# Dgital player help



## stressed_chan (Feb 21, 2009)

ok my Titan digital player/mp4 player has fallen in water and is not responding and i dont know how to fix it.Can someone please help me?


----------



## DonaldG (Aug 23, 2007)

Hi Stressed Chan, Welcome to TSF :wave:

1) take the battery out immediately if you can. If you can't do not switch it on again until you have done the following:
2) If there are any removable panels like battery covers, take 'em off
3) If it was sea (saltwater) rinse it out thoroughly with fresh water.
4) put it into a tea towel tie it in securely with string and then swing it round & round a few times to shake out and water lurking in the innards...
5) then out it in a warm dry location and leave it there for at least 48 hours preferably for longer. Do not power it up until this time has transpired.

Now a days a brief dunking in water may not do too much damage. most electronic components are well waterproof - the greatest ganger is the battery providing voltage and electrolysis etching copper away (hence needing to get the battery out asap)

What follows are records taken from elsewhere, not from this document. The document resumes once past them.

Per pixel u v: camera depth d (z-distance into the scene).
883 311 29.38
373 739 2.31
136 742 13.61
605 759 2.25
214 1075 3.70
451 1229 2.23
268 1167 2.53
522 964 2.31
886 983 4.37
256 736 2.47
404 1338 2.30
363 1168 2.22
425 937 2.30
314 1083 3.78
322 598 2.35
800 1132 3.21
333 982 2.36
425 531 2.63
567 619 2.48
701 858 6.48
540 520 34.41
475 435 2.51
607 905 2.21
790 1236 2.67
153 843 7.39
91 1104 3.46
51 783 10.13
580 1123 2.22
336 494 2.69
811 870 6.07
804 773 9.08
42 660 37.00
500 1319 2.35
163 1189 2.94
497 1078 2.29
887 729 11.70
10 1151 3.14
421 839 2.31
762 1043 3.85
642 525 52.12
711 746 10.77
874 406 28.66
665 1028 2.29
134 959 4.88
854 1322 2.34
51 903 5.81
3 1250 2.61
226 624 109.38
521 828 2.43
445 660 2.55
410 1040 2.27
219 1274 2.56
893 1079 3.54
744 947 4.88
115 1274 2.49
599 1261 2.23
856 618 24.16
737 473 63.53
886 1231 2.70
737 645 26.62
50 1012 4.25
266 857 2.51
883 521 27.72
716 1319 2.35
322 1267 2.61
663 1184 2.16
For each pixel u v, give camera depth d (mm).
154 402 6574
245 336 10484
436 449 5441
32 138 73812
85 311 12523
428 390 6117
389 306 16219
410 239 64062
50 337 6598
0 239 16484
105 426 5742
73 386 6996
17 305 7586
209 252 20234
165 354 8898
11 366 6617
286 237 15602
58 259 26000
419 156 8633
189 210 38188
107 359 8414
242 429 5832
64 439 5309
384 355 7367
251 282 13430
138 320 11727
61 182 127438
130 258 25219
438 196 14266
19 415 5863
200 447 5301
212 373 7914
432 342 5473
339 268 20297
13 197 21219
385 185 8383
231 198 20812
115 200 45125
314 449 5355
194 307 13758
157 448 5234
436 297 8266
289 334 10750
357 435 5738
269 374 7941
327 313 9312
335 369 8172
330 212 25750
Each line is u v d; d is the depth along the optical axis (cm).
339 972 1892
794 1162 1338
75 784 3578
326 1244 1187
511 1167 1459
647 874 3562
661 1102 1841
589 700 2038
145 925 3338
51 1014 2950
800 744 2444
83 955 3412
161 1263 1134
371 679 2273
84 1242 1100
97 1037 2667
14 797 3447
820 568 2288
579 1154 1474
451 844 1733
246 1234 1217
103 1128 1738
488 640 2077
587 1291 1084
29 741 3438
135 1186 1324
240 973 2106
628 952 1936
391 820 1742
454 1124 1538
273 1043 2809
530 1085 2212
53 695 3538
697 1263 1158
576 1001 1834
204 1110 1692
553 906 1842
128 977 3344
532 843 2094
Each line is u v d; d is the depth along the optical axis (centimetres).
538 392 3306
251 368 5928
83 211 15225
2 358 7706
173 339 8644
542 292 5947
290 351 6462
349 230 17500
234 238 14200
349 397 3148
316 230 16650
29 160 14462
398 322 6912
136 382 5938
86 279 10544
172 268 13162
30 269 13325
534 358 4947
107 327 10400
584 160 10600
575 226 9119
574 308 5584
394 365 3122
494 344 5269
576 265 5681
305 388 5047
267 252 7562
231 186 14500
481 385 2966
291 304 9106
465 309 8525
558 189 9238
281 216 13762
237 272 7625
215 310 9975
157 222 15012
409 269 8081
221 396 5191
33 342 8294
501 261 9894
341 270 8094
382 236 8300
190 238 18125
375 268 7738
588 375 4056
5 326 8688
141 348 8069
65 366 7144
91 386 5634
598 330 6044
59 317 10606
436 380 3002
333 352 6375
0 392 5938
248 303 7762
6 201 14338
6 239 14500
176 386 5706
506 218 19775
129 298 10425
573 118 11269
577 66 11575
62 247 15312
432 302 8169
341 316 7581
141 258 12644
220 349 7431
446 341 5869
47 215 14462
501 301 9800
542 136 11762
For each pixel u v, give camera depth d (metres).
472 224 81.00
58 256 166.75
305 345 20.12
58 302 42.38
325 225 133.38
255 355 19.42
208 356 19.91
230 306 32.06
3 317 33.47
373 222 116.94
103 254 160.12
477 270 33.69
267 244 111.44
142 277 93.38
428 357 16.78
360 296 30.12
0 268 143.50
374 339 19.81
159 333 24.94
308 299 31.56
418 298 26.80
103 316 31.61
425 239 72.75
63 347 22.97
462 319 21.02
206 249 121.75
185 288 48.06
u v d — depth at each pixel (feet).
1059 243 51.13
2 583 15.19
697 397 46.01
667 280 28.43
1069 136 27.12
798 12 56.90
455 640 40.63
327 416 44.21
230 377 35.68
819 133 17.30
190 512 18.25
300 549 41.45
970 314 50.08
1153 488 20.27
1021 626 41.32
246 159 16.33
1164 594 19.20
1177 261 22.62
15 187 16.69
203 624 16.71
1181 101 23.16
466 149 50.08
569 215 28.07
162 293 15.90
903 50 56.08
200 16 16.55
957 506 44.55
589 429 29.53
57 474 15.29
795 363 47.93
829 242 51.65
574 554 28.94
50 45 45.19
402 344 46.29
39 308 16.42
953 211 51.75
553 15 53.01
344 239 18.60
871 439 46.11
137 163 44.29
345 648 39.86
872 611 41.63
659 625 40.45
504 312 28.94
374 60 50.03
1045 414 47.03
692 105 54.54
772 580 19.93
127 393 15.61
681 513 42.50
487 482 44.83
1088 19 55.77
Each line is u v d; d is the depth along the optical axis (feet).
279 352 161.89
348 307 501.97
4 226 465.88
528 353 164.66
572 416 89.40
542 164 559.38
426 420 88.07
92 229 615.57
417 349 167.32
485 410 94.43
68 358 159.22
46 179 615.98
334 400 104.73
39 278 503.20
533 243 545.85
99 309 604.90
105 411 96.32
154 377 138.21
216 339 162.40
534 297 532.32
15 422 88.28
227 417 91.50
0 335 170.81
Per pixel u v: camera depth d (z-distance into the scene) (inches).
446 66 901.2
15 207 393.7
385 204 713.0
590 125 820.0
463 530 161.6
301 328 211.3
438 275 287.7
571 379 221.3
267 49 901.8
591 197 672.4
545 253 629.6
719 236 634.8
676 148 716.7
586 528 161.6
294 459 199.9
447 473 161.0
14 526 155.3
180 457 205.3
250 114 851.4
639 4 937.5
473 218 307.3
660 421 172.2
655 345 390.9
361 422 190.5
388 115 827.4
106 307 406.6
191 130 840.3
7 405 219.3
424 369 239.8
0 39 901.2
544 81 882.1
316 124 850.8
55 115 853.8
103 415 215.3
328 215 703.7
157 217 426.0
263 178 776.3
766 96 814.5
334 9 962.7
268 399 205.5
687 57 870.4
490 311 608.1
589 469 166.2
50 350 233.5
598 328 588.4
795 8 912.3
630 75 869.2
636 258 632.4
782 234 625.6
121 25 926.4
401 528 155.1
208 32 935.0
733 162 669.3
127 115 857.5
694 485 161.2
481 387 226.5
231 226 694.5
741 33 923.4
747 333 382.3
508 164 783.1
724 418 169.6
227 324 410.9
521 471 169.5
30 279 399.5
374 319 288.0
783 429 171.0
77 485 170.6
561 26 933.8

With a modicom of luck, it may well be OK.


----------



## stressed_chan (Feb 21, 2009)

thanks for the help donald :smile:
it fell in freshwater and right after i had tried to dry it in a towel and put it in tha sun to dry for about 4 hours or so now it had been 4 days but it is still not working i guess because it had been switched on while trying to dry it
well right now i have charging to see if it will start working after a days worth of charge :sigh:
thanks again for the support:heartlove


----------